— Your instructions —
What you give back should match the records word for word.

_ _ _ _

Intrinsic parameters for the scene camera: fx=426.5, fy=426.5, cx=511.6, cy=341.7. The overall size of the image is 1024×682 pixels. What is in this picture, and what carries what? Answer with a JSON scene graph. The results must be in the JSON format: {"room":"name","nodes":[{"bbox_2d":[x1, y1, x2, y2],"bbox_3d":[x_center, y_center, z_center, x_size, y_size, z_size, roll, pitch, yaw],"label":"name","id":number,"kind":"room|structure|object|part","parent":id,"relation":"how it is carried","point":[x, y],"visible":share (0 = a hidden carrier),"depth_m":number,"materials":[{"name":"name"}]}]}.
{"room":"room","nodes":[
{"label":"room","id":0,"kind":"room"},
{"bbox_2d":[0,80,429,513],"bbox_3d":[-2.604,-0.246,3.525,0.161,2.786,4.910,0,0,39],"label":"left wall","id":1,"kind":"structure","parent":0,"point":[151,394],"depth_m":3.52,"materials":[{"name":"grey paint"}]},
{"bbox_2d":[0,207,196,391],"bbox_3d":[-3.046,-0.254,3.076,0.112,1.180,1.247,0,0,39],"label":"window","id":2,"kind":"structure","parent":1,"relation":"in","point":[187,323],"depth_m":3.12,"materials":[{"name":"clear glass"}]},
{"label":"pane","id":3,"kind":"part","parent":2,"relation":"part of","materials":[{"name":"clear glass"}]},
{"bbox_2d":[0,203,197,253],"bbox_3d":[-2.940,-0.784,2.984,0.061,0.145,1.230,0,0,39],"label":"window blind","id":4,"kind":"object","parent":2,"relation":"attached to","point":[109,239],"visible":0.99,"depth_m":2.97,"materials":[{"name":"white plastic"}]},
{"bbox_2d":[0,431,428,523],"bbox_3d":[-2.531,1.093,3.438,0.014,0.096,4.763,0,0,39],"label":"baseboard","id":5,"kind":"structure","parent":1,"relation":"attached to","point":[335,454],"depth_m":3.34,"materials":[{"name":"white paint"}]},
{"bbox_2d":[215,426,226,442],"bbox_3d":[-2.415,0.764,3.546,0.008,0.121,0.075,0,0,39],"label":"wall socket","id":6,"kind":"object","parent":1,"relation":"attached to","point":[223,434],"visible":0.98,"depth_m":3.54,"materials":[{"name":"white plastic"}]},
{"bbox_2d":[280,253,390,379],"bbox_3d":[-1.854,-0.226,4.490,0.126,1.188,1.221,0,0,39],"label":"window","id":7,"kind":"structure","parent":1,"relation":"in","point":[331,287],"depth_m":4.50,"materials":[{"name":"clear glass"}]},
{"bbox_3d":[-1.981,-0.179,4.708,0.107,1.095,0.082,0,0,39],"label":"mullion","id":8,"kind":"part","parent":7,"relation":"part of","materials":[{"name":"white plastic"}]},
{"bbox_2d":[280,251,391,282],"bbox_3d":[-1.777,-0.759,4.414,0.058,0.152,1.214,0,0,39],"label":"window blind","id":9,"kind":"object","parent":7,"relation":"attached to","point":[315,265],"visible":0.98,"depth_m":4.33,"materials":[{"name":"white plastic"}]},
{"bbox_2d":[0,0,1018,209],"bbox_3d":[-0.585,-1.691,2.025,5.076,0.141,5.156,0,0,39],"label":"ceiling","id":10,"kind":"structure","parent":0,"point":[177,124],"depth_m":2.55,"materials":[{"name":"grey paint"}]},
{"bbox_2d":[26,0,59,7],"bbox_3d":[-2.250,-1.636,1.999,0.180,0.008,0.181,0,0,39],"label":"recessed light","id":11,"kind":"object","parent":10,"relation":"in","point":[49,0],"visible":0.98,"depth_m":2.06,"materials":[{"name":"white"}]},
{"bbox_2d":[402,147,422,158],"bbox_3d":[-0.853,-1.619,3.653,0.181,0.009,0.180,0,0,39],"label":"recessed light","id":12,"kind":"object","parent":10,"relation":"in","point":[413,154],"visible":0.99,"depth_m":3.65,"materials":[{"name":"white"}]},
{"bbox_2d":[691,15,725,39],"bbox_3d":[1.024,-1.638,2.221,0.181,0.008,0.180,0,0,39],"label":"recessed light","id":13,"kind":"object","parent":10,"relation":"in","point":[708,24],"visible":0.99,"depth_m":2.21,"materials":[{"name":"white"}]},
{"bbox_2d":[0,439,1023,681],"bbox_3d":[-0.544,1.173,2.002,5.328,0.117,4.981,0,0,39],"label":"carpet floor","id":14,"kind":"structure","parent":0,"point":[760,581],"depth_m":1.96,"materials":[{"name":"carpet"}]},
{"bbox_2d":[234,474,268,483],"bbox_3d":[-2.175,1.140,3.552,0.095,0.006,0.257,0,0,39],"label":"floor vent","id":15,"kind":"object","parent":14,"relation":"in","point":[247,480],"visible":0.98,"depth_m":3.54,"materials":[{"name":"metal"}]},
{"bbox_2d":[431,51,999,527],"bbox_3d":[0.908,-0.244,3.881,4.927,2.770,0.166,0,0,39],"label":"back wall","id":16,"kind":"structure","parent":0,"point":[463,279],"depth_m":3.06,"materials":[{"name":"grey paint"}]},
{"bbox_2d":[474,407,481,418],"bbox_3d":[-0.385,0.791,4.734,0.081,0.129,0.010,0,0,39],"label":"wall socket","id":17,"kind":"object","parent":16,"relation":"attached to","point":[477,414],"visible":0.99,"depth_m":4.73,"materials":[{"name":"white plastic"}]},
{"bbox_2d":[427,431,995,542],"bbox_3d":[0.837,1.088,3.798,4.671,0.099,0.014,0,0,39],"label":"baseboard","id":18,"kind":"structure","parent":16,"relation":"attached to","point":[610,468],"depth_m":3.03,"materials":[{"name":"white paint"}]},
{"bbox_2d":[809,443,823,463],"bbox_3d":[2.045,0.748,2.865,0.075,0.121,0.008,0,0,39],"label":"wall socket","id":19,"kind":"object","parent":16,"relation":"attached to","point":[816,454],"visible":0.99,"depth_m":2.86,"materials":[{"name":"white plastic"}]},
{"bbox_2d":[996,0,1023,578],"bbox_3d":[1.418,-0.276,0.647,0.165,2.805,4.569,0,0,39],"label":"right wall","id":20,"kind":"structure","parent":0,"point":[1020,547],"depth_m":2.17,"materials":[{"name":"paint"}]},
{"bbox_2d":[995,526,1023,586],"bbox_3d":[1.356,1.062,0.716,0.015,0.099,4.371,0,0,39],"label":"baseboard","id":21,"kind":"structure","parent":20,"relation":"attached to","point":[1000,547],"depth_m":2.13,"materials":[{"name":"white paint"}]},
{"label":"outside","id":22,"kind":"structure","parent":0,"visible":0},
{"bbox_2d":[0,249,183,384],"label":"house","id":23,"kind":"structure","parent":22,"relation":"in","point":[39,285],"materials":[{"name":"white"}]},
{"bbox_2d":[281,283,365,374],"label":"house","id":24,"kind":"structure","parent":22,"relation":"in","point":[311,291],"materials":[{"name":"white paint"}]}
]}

_ _ _ _

— Result —
Intrinsic parameters for the scene camera: fx=426.5, fy=426.5, cx=511.6, cy=341.7. The overall size of the image is 1024×682 pixels. What is in this picture, and what carries what? Answer with a JSON scene graph. The results must be in the JSON format: {"room":"name","nodes":[{"bbox_2d":[x1, y1, x2, y2],"bbox_3d":[x_center, y_center, z_center, x_size, y_size, z_size, roll, pitch, yaw],"label":"name","id":number,"kind":"room|structure|object|part","parent":id,"relation":"how it is carried","point":[x, y],"visible":share (0 = a hidden carrier),"depth_m":number,"materials":[{"name":"name"}]}]}.
{"room":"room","nodes":[
{"label":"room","id":0,"kind":"room"},
{"bbox_2d":[0,80,429,513],"bbox_3d":[-2.604,-0.246,3.525,0.161,2.786,4.910,0,0,39],"label":"left wall","id":1,"kind":"structure","parent":0,"point":[151,394],"depth_m":3.52,"materials":[{"name":"grey paint"}]},
{"bbox_2d":[0,207,196,391],"bbox_3d":[-3.046,-0.254,3.076,0.112,1.180,1.247,0,0,39],"label":"window","id":2,"kind":"structure","parent":1,"relation":"in","point":[187,323],"depth_m":3.12,"materials":[{"name":"clear glass"}]},
{"label":"pane","id":3,"kind":"part","parent":2,"relation":"part of","materials":[{"name":"clear glass"}]},
{"bbox_2d":[0,203,197,253],"bbox_3d":[-2.940,-0.784,2.984,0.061,0.145,1.230,0,0,39],"label":"window blind","id":4,"kind":"object","parent":2,"relation":"attached to","point":[109,239],"visible":0.99,"depth_m":2.97,"materials":[{"name":"white plastic"}]},
{"bbox_2d":[0,431,428,523],"bbox_3d":[-2.531,1.093,3.438,0.014,0.096,4.763,0,0,39],"label":"baseboard","id":5,"kind":"structure","parent":1,"relation":"attached to","point":[335,454],"depth_m":3.34,"materials":[{"name":"white paint"}]},
{"bbox_2d":[215,426,226,442],"bbox_3d":[-2.415,0.764,3.546,0.008,0.121,0.075,0,0,39],"label":"wall socket","id":6,"kind":"object","parent":1,"relation":"attached to","point":[223,434],"visible":0.98,"depth_m":3.54,"materials":[{"name":"white plastic"}]},
{"bbox_2d":[280,253,390,379],"bbox_3d":[-1.854,-0.226,4.490,0.126,1.188,1.221,0,0,39],"label":"window","id":7,"kind":"structure","parent":1,"relation":"in","point":[331,287],"depth_m":4.50,"materials":[{"name":"clear glass"}]},
{"bbox_3d":[-1.981,-0.179,4.708,0.107,1.095,0.082,0,0,39],"label":"mullion","id":8,"kind":"part","parent":7,"relation":"part of","materials":[{"name":"white plastic"}]},
{"bbox_2d":[280,251,391,282],"bbox_3d":[-1.777,-0.759,4.414,0.058,0.152,1.214,0,0,39],"label":"window blind","id":9,"kind":"object","parent":7,"relation":"attached to","point":[315,265],"visible":0.98,"depth_m":4.33,"materials":[{"name":"white plastic"}]},
{"bbox_2d":[0,0,1018,209],"bbox_3d":[-0.585,-1.691,2.025,5.076,0.141,5.156,0,0,39],"label":"ceiling","id":10,"kind":"structure","parent":0,"point":[177,124],"depth_m":2.55,"materials":[{"name":"grey paint"}]},
{"bbox_2d":[26,0,59,7],"bbox_3d":[-2.250,-1.636,1.999,0.180,0.008,0.181,0,0,39],"label":"recessed light","id":11,"kind":"object","parent":10,"relation":"in","point":[49,0],"visible":0.98,"depth_m":2.06,"materials":[{"name":"white"}]},
{"bbox_2d":[402,147,422,158],"bbox_3d":[-0.853,-1.619,3.653,0.181,0.009,0.180,0,0,39],"label":"recessed light","id":12,"kind":"object","parent":10,"relation":"in","point":[413,154],"visible":0.99,"depth_m":3.65,"materials":[{"name":"white"}]},
{"bbox_2d":[691,15,725,39],"bbox_3d":[1.024,-1.638,2.221,0.181,0.008,0.180,0,0,39],"label":"recessed light","id":13,"kind":"object","parent":10,"relation":"in","point":[708,24],"visible":0.99,"depth_m":2.21,"materials":[{"name":"white"}]},
{"bbox_2d":[0,439,1023,681],"bbox_3d":[-0.544,1.173,2.002,5.328,0.117,4.981,0,0,39],"label":"carpet floor","id":14,"kind":"structure","parent":0,"point":[760,581],"depth_m":1.96,"materials":[{"name":"carpet"}]},
{"bbox_2d":[234,474,268,483],"bbox_3d":[-2.175,1.140,3.552,0.095,0.006,0.257,0,0,39],"label":"floor vent","id":15,"kind":"object","parent":14,"relation":"in","point":[247,480],"visible":0.98,"depth_m":3.54,"materials":[{"name":"metal"}]},
{"bbox_2d":[431,51,999,527],"bbox_3d":[0.908,-0.244,3.881,4.927,2.770,0.166,0,0,39],"label":"back wall","id":16,"kind":"structure","parent":0,"point":[463,279],"depth_m":3.06,"materials":[{"name":"grey paint"}]},
{"bbox_2d":[474,407,481,418],"bbox_3d":[-0.385,0.791,4.734,0.081,0.129,0.010,0,0,39],"label":"wall socket","id":17,"kind":"object","parent":16,"relation":"attached to","point":[477,414],"visible":0.99,"depth_m":4.73,"materials":[{"name":"white plastic"}]},
{"bbox_2d":[427,431,995,542],"bbox_3d":[0.837,1.088,3.798,4.671,0.099,0.014,0,0,39],"label":"baseboard","id":18,"kind":"structure","parent":16,"relation":"attached to","point":[610,468],"depth_m":3.03,"materials":[{"name":"white paint"}]},
{"bbox_2d":[809,443,823,463],"bbox_3d":[2.045,0.748,2.865,0.075,0.121,0.008,0,0,39],"label":"wall socket","id":19,"kind":"object","parent":16,"relation":"attached to","point":[816,454],"visible":0.99,"depth_m":2.86,"materials":[{"name":"white plastic"}]},
{"bbox_2d":[996,0,1023,578],"bbox_3d":[1.418,-0.276,0.647,0.165,2.805,4.569,0,0,39],"label":"right wall","id":20,"kind":"structure","parent":0,"point":[1020,547],"depth_m":2.17,"materials":[{"name":"paint"}]},
{"bbox_2d":[995,526,1023,586],"bbox_3d":[1.356,1.062,0.716,0.015,0.099,4.371,0,0,39],"label":"baseboard","id":21,"kind":"structure","parent":20,"relation":"attached to","point":[1000,547],"depth_m":2.13,"materials":[{"name":"white paint"}]},
{"label":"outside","id":22,"kind":"structure","parent":0,"visible":0},
{"bbox_2d":[0,249,183,384],"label":"house","id":23,"kind":"structure","parent":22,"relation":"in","point":[39,285],"materials":[{"name":"white"}]},
{"bbox_2d":[281,283,365,374],"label":"house","id":24,"kind":"structure","parent":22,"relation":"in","point":[311,291],"materials":[{"name":"white paint"}]}
]}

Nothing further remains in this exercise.